━━━━━ Entries supplied ━━━━━

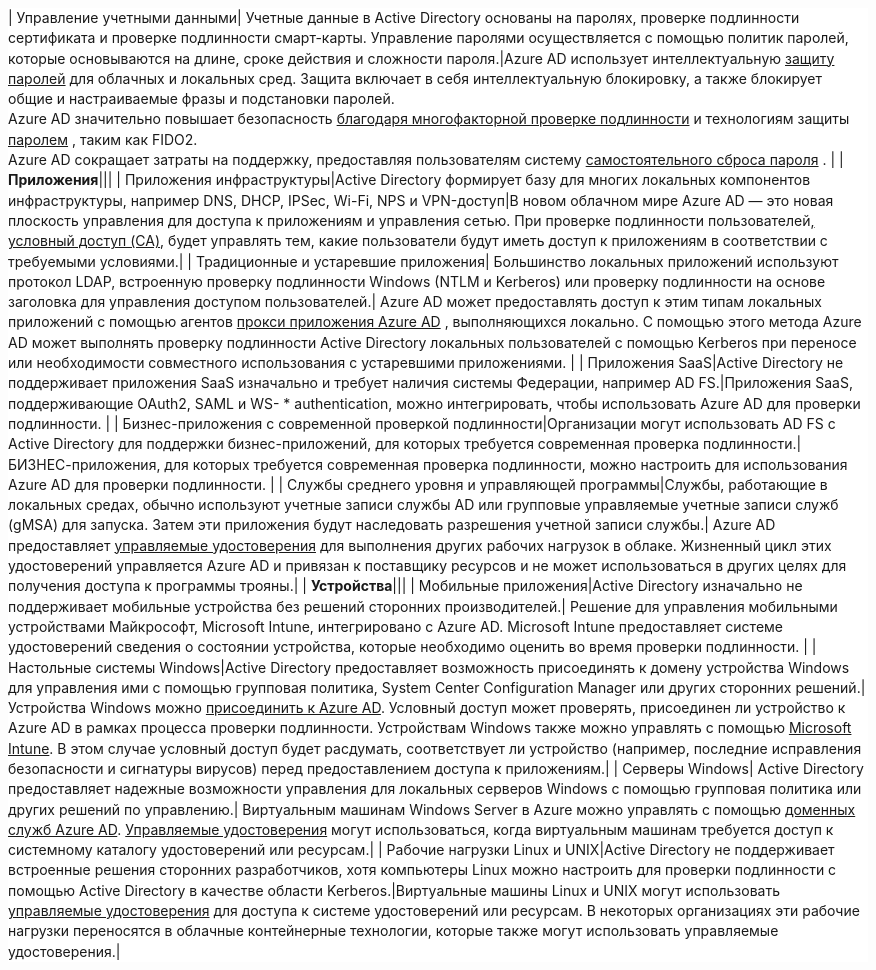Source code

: | Управление учетными данными| Учетные данные в Active Directory основаны на паролях, проверке подлинности сертификата и проверке подлинности смарт-карты. Управление паролями осуществляется с помощью политик паролей, которые основываются на длине, сроке действия и сложности пароля.|Azure AD использует интеллектуальную [защиту паролей](https://docs.microsoft.com/azure/active-directory/authentication/concept-password-ban-bad) для облачных и локальных сред. Защита включает в себя интеллектуальную блокировку, а также блокирует общие и настраиваемые фразы и подстановки паролей. </br>Azure AD значительно повышает безопасность [благодаря многофакторной проверке подлинности](https://docs.microsoft.com/azure/active-directory/authentication/concept-mfa-howitworks) и технологиям защиты [паролем](https://docs.microsoft.com/azure/active-directory/authentication/concept-authentication-passwordless) , таким как FIDO2. </br>Azure AD сокращает затраты на поддержку, предоставляя пользователям систему [самостоятельного сброса пароля](https://docs.microsoft.com/azure/active-directory/authentication/concept-sspr-howitworks) . |
| **Приложения**|||
| Приложения инфраструктуры|Active Directory формирует базу для многих локальных компонентов инфраструктуры, например DNS, DHCP, IPSec, Wi-Fi, NPS и VPN-доступ|В новом облачном мире Azure AD — это новая плоскость управления для доступа к приложениям и управления сетью. При проверке подлинности пользователей[, условный доступ (CA)](https://docs.microsoft.com/azure/active-directory/conditional-access/overview), будет управлять тем, какие пользователи будут иметь доступ к приложениям в соответствии с требуемыми условиями.|
| Традиционные и устаревшие приложения| Большинство локальных приложений используют протокол LDAP, встроенную проверку подлинности Windows (NTLM и Kerberos) или проверку подлинности на основе заголовка для управления доступом пользователей.| Azure AD может предоставлять доступ к этим типам локальных приложений с помощью агентов [прокси приложения Azure AD](https://docs.microsoft.com/azure/active-directory/manage-apps/application-proxy) , выполняющихся локально. С помощью этого метода Azure AD может выполнять проверку подлинности Active Directory локальных пользователей с помощью Kerberos при переносе или необходимости совместного использования с устаревшими приложениями. |
| Приложения SaaS|Active Directory не поддерживает приложения SaaS изначально и требует наличия системы Федерации, например AD FS.|Приложения SaaS, поддерживающие OAuth2, SAML и WS- \* authentication, можно интегрировать, чтобы использовать Azure AD для проверки подлинности. |
| Бизнес-приложения с современной проверкой подлинности|Организации могут использовать AD FS с Active Directory для поддержки бизнес-приложений, для которых требуется современная проверка подлинности.| БИЗНЕС-приложения, для которых требуется современная проверка подлинности, можно настроить для использования Azure AD для проверки подлинности. |
| Службы среднего уровня и управляющей программы|Службы, работающие в локальных средах, обычно используют учетные записи службы AD или групповые управляемые учетные записи служб (gMSA) для запуска. Затем эти приложения будут наследовать разрешения учетной записи службы.| Azure AD предоставляет [управляемые удостоверения](https://docs.microsoft.com/azure/active-directory/managed-identities-azure-resources/index) для выполнения других рабочих нагрузок в облаке. Жизненный цикл этих удостоверений управляется Azure AD и привязан к поставщику ресурсов и не может использоваться в других целях для получения доступа к программы трояны.|
| **Устройства**|||
| Мобильные приложения|Active Directory изначально не поддерживает мобильные устройства без решений сторонних производителей.| Решение для управления мобильными устройствами Майкрософт, Microsoft Intune, интегрировано с Azure AD. Microsoft Intune предоставляет системе удостоверений сведения о состоянии устройства, которые необходимо оценить во время проверки подлинности. |
| Настольные системы Windows|Active Directory предоставляет возможность присоединять к домену устройства Windows для управления ими с помощью групповая политика, System Center Configuration Manager или других сторонних решений.|Устройства Windows можно [присоединить к Azure AD](https://docs.microsoft.com/azure/active-directory/devices/). Условный доступ может проверять, присоединен ли устройство к Azure AD в рамках процесса проверки подлинности. Устройствам Windows также можно управлять с помощью [Microsoft Intune](https://docs.microsoft.com/intune/what-is-intune). В этом случае условный доступ будет расдумать, соответствует ли устройство (например, последние исправления безопасности и сигнатуры вирусов) перед предоставлением доступа к приложениям.|
| Серверы Windows| Active Directory предоставляет надежные возможности управления для локальных серверов Windows с помощью групповая политика или других решений по управлению.| Виртуальным машинам Windows Server в Azure можно управлять с помощью [доменных служб Azure AD](https://docs.microsoft.com/azure/active-directory-domain-services/). [Управляемые удостоверения](https://docs.microsoft.com/azure/active-directory/managed-identities-azure-resources/index) могут использоваться, когда виртуальным машинам требуется доступ к системному каталогу удостоверений или ресурсам.|
| Рабочие нагрузки Linux и UNIX|Active Directory не поддерживает встроенные решения сторонних разработчиков, хотя компьютеры Linux можно настроить для проверки подлинности с помощью Active Directory в качестве области Kerberos.|Виртуальные машины Linux и UNIX могут использовать [управляемые удостоверения](https://docs.microsoft.com/azure/active-directory/managed-identities-azure-resources/index) для доступа к системе удостоверений или ресурсам. В некоторых организациях эти рабочие нагрузки переносятся в облачные контейнерные технологии, которые также могут использовать управляемые удостоверения.|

━━━━━

> **Your goal**: Please filter the entries above down to the lines holding "служб" and copy them.

> **Exercise solution**:
| Службы среднего уровня и управляющей программы|Службы, работающие в локальных средах, обычно используют учетные записи службы AD или групповые управляемые учетные записи служб (gMSA) для запуска. Затем эти приложения будут наследовать разрешения учетной записи службы.| Azure AD предоставляет [управляемые удостоверения](https://docs.microsoft.com/azure/active-directory/managed-identities-azure-resources/index) для выполнения других рабочих нагрузок в облаке. Жизненный цикл этих удостоверений управляется Azure AD и привязан к поставщику ресурсов и не может использоваться в других целях для получения доступа к программы трояны.|
| Серверы Windows| Active Directory предоставляет надежные возможности управления для локальных серверов Windows с помощью групповая политика или других решений по управлению.| Виртуальным машинам Windows Server в Azure можно управлять с помощью [доменных служб Azure AD](https://docs.microsoft.com/azure/active-directory-domain-services/). [Управляемые удостоверения](https://docs.microsoft.com/azure/active-directory/managed-identities-azure-resources/index) могут использоваться, когда виртуальным машинам требуется доступ к системному каталогу удостоверений или ресурсам.|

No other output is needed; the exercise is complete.